I’ll admit it.
Actually, I just turned 26. But at heart, I’ve always been an old lady.
I prefer a nice long nap to clubbing. I’ll take a a nice house party with close friends over a kegger any day.
And I read Reader’s Digest.
I just re-discovered it and have to admit, I love it. It’s nice, short pieces with lots of variety.
With my job, I spend sooooo much time with news that it’s easy to get bogged down. Reader’s Digest provides stories I don’t find elsewhere–and they tend to be uplifting.
Last night I finally got around to reading the January 2013 issue (which came in December), and I really liked the idea of The Year of Optimism:
“We’re calling it: 2013 is the year of hope, heart, and happiness. For this, the first in our special monthly series about optimism, we selected three of the best pieces on the subject: Journalist Fareed Zakaria highlights our progress, Michael J. Fox embraces the everyday, and Anna Quindlen urges us to cherish the moment.
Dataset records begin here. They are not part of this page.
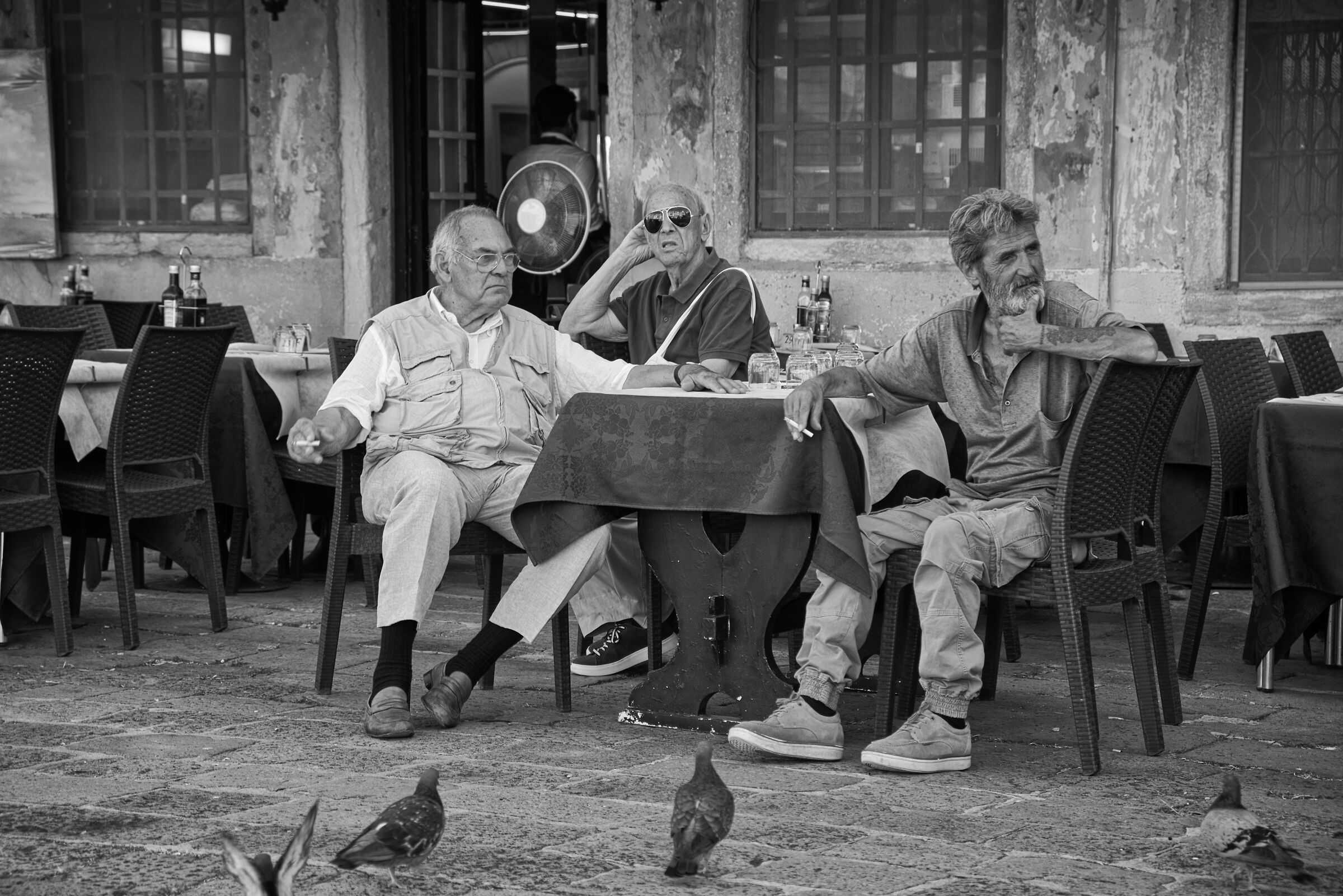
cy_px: 448
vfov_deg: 16.5
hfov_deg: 24.5
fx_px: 3096
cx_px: 672
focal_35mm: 83
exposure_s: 1/140
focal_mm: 55
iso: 200
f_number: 4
They remind use why it’s never been a better time–for us, our nation, and world.”
All three stories were great.
To be honest, I winced a bit when I saw Fareed Zakaria was writing–he’s come under fire this year.
But regardless, I found the text of his commencement address at Harvard (the full text is available here) inspiring.
I especially loved (and need to remember):
“When I tell you we live in an age of progress, I am not urging complacency–far from it. We have had daunting challenges over the past 100 years: a depression, two world wars, the Cold War, 9/11, and a global economic crisis. But we have overcome them by our response. This county has its problems, but I would rather have America’s problems than those of most any other place in the world.”
I especially appreciated the part about overcoming obstacles with how you respond. You can’t anticipate, or change, what comes your way, but it’s YOUR choice how you respond.
And no one exemplifies that more than Michael J. Fox.
His piece (sorry, I’d post a link, but I can’t seem to find one anywhere), was about how he struggles every morning just to do basics like get out of bed. He describes in great–and painful–detail how something as simple as brushing his teeth is an ordeal.
But, rather than letting it defeat him, he describes the moment, after he’s managed to dress himself and get moving, when he catches his reflection in a hallway mirror.
“I can’t help but catch a glimpse of myself as I pass. Turning fully toward the glass, I consider what I see. This reflect version of myself, wet, shaking, rumpled, pinched, and slightly stooped, would be alarming were it not for the self-satisfied expression pasted across my face. I would ask the obvious question: ‘What are you smiling about?’ But I already know the answer: ‘It just gets better from here.'”
Isn’t that amazing. I read through that last night as he described struggling to just get is hands to work, and I kept thinking, This made the “optimism” story?
But it ended so great. I truly don’t know how I would react in a similar situation. I could only hope half as admirably.
Closing the collection was a personal perspective piece from Anna Quindlen. Yeah, the Pulitzer Prize-wining one.
Admittedly, I went in with high expectations of this one. And she nailed it. Pretty sure she wrote this one just for me:
“It’s ironic that we forget so often how wonderful life really is. We have more time than ever to remember it. The men and women of generations past had to work long, long hours to support lots and lots of children in tiny, tiny houses. The women worked in factories and sweatshops and then at home too, with two bosses, the one who paid them, and the one they were married to, who didn’t.”
Who can argue with that?
This fits just perfectly into what I’m working for this year–a brighter, better me. And now I’m all the more optimistic it’s possible!